Discover deep rejuvenation in Italy

·3-min read
Photo credit: Tyso Sadlo
Photo credit: Tyso Sadlo

If you’re feeling a bit lacklustre after lockdown, there’s no better place to recharge your batteries than in Italy’s latest wellness retreat, Palazzo Fiuggi. Set among lush, green hills, the hotel is housed in a former hospital that benefitted from its proximity to natural springs, known for their healing powers. Indeed, since the Middle Ages, many people, including Pope Boniface and Michelangelo, have visited the area to drink the water for its cleansing and detoxifying properties.

Photo credit: Tyso Sadlo
Photo credit: Tyso Sadlo

Even today, there’s a real sense of history to the property. In the Sala 4 Continenti (where food is served) there are frescoes by Galmiberti and restored 1931 Murano chandeliers; Sala Affreschi is adorned with fine fabrics and early-20th-century art; and the cosy library boasts plush sofas and dramatically lit bookshelves. Elsewhere, there’s an Olympic-size pool and a grand staircase next to the regal entrance hall. The rooms and suites are equally impressive. Split over four floors, the best of the bunch look over the mediaeval village below and the hills that stretch west to Rome. Interiors are calming but, naturally, come with a dash of Italian flair. Our suite was painted in deep forest-green with matching chairs and sofas, parquet floors and modcons including iPhone charging points and huge televisions, a walk-in wardrobe and an exponentially beautiful marble bathroom complete with roomy tub and a rain shower.

Photo credit: Tyso Sadlo
Photo credit: Tyso Sadlo

Though the decor is exceptional, it’s the Palazzo’s unique holistic approach to health and wellbeing that sets it apart. Stern clinical formalities are replaced with Italian charm and a very knowledgeable army of medical staff are on hand to guide guests through a wide range of programmes: longevity (a total mind and body cleanse); detox (designed to change your relationship with food and body); optimal weight (for those in need of shedding lockdown pounds); and the immuno boost (to help combat the effects of long Covid). The spa space includes 21 treatment-rooms, eight beauty cabins, a well-equipped gym, a yoga and Pilates studios, a cinema, a beauty salon featuring products from the celebrity facialist Dr Barbara Sturm and a hammam. Private guided tours of the nearby village are also available, along with the exclusive ‘Solomeo experience with Brunello Cucinelli,’ where guests visit the fashion designer’s borgo to shop some of the best cashmere in the world.

Photo credit: Tyso Sadlo
Photo credit: Tyso Sadlo

A typical stay at Palazzo Fiuggi begins with a visit to the nutritionist who will look at your eating habits and make suggestions on how to improve them. Next, a doctor goes through your health history and give you a full-body examination to help determine which spa treatments you should have and what food will be served to you for the duration of your stay. Developed in collaboration with the genetics expert Professor David Della Morte Canosci, the menus offer a balanced calorie intake without being too regimented. We ate delicious plates of snapper carpaccio, citrus pesto pasta, grilled cauliflower and bowls of pineapple and strawberries with hazelnut ice cream. For breakfast, expect avocado tartare with a poached egg, light yoghurt and even bread and jams.

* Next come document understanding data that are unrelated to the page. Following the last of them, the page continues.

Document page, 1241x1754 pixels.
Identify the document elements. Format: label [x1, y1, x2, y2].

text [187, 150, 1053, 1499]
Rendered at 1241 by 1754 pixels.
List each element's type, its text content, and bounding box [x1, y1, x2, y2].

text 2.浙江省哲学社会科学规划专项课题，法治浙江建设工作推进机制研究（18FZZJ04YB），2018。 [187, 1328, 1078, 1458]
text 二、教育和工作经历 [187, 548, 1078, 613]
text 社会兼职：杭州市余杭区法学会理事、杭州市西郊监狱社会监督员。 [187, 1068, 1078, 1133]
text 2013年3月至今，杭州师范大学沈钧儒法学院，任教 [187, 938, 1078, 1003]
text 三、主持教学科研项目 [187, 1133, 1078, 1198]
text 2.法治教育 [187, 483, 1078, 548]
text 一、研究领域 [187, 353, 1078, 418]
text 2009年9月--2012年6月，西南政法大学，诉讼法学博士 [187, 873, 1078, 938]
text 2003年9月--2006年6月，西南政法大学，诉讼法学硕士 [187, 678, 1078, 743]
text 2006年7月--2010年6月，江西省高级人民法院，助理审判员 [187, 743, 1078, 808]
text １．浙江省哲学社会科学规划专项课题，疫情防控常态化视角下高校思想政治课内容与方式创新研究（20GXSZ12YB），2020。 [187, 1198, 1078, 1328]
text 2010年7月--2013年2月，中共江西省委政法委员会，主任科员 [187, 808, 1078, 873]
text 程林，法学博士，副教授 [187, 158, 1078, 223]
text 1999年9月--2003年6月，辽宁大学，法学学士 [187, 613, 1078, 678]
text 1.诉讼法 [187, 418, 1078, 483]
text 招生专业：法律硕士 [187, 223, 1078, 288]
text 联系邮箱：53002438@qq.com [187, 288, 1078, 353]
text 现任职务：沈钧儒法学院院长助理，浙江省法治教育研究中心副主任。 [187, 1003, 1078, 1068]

Photo credit: Palazzo Fiuggi
Photo credit: Palazzo Fiuggi

In addition, an insightful body composition analysis helps you work out your optimal BMI, and make sure to try the Nilas machine, which uses electrical impulses to reveal any issues you might be suffering from. Treatments might include hydrotherapy and a mud wrap packed with essential oils designed to rid the body of toxins and cleanse the skin or a ride on the ‘Spa Wave’ where you lie on a bed for 30 minutes and acoustic therapy help induce deep relaxation. My stay ended with the unique Fiuggi Thalasso therapy that uses three pools – one enriched with magnesium to help purify, the other with nourishing salts sourced from Sardinia and the final, freezing cold mountain water from the surrounding hills. I left the retreat with glowing skin and a better understanding of my relationship with food to help me continue the good work at home.